Letter to the Editor: If Legitimate Fears Over Vaccine Were Acknowledged, Maybe More Would Get Shots

Posted

As long as vaccines have existed, people have been suspicious of both the shots and those who administer them.

The first vaccine in America was for smallpox in the late 1700s. This first vaccine caused the first anti-vaccine movement in America. This current anti-vaccine movement is nothing new for America. I am classified as an anti-vaxxer because I chose not to get the vaccine for many different reasons.

This decision should be taken seriously and is between you and your doctor, not some government bureaucrat in Washington, D.C. I feel that putting limits on my freedoms that are granted to individuals who received the vaccine will not change my opinion.

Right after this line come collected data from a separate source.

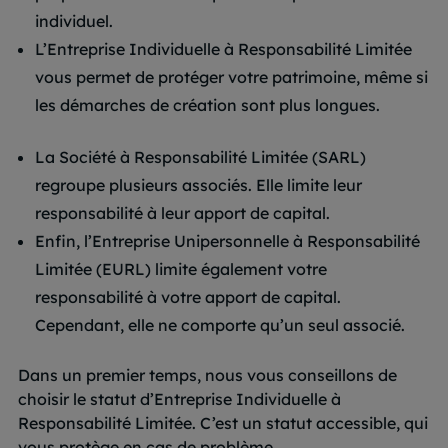
individuel.
L’Entreprise Individuelle à Responsabilité Limitée
vous permet de protéger votre patrimoine, même si
les démarches de création sont plus longues.
La Société à Responsabilité Limitée (SARL)
regroupe plusieurs associés. Elle limite leur
responsabilité à leur apport de capital.
Enfin, l’Entreprise Unipersonnelle à Responsabilité
Limitée (EURL) limite également votre
responsabilité à votre apport de capital.
Cependant, elle ne comporte qu’un seul associé.
Dans un premier temps, nous vous conseillons de
choisir le statut d’Entreprise Individuelle à
Responsabilité Limitée. C’est un statut accessible, qui
vous protège en cas de problème.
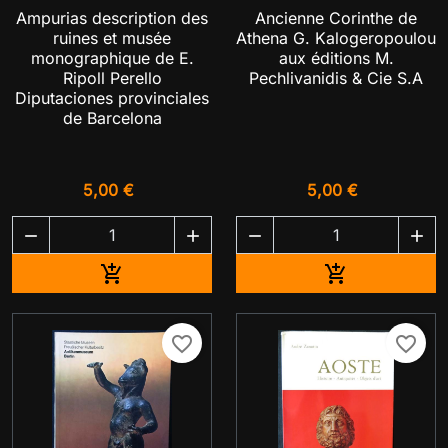
Ampurias description des
Ancienne Corinthe de
ruines et musée
Athena G. Kalogeropoulou
monographique de E.
aux éditions M.
Ripoll Perello
Pechlivanidis & Cie S.A
Diputaciones provinciales
de Barcelona
5,00 €
5,00 €




Ajouter au panier
Ajouter au pa


favorite_border
favorite_border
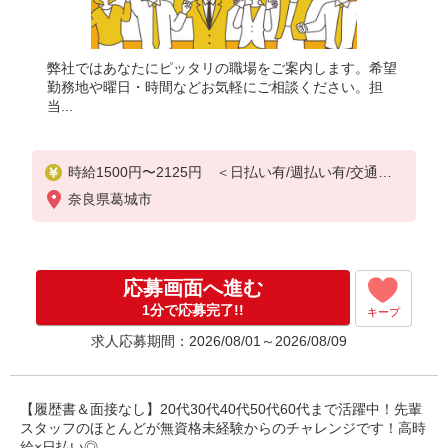
弊社ではあなたにピッタリの職場をご案内します。希望
勤務地や曜日・時間などお気軽にご相談ください。担
当...
時給1500円〜2125円 ＜日払い有/週払い有/交通費
全支給(ガソリン代含む)＞
奈良県葛城市
応募画面へ進む
1分で応募完了!!
キープ
求人応募期間：2026/08/01～2026/08/09
【履歴書＆面接なし】20代30代40代50代60代まで活躍中！先輩
スタッフのほとんどが無資格未経験からのチャレンジです！高時
給×日払い◎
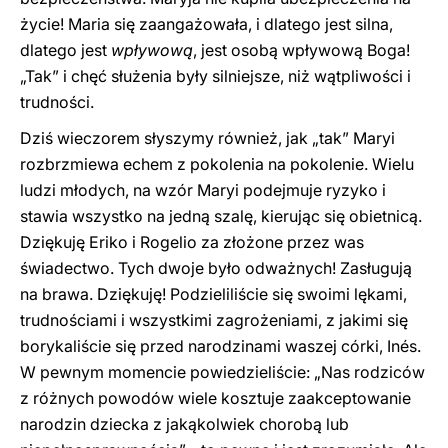
życie! Maria się zaangażowała, i dlatego jest silna,
dlatego jest
wpływową
, jest osobą wpływową Boga!
„Tak” i chęć służenia były silniejsze, niż wątpliwości i
trudności.
Dziś wieczorem słyszymy również, jak „tak” Maryi
rozbrzmiewa echem z pokolenia na pokolenie. Wielu
ludzi młodych, na wzór Maryi podejmuje ryzyko i
stawia wszystko na jedną szalę, kierując się obietnicą.
Dziękuję Eriko i Rogelio za złożone przez was
świadectwo. Tych dwoje było odważnych! Zasługują
na brawa. Dziękuję! Podzieliliście się swoimi lękami,
trudnościami i wszystkimi zagrożeniami, z jakimi się
borykaliście się przed narodzinami waszej córki, Inés.
W pewnym momencie powiedzieliście: „Nas rodziców
z różnych powodów wiele kosztuje zaakceptowanie
narodzin dziecka z jakąkolwiek chorobą lub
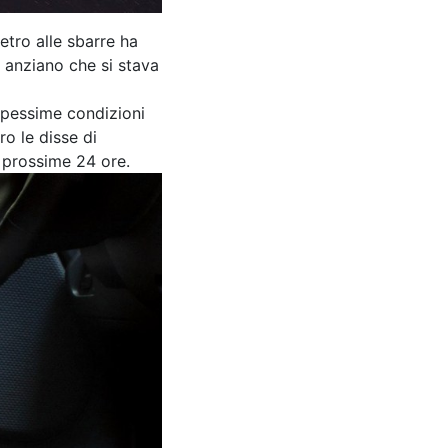
etro alle sbarre ha
 anziano che si stava
e pessime condizioni
ro le disse di
 prossime 24 ore.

I have no trust in the government, especially lately with all of the mixed messaging coming from Sleepy Joe, Dr. Fauci and the CDC.

I am being told that I am supposed to inject an experimental, not yet FDA-approved foreign substance into my body and just take the government’s word that it is safe. The government can’t even get the vaccine messaging right.



The fear of the vaccine, the side effects, breakthrough cases and possible long-term side effects are real.

If this fear is recognized and respected, then maybe the vaccine rates would be higher. It would probably help if the different government agencies who are trying to convince the anti-vaxxers to get the shot got on the same page about the vaccine.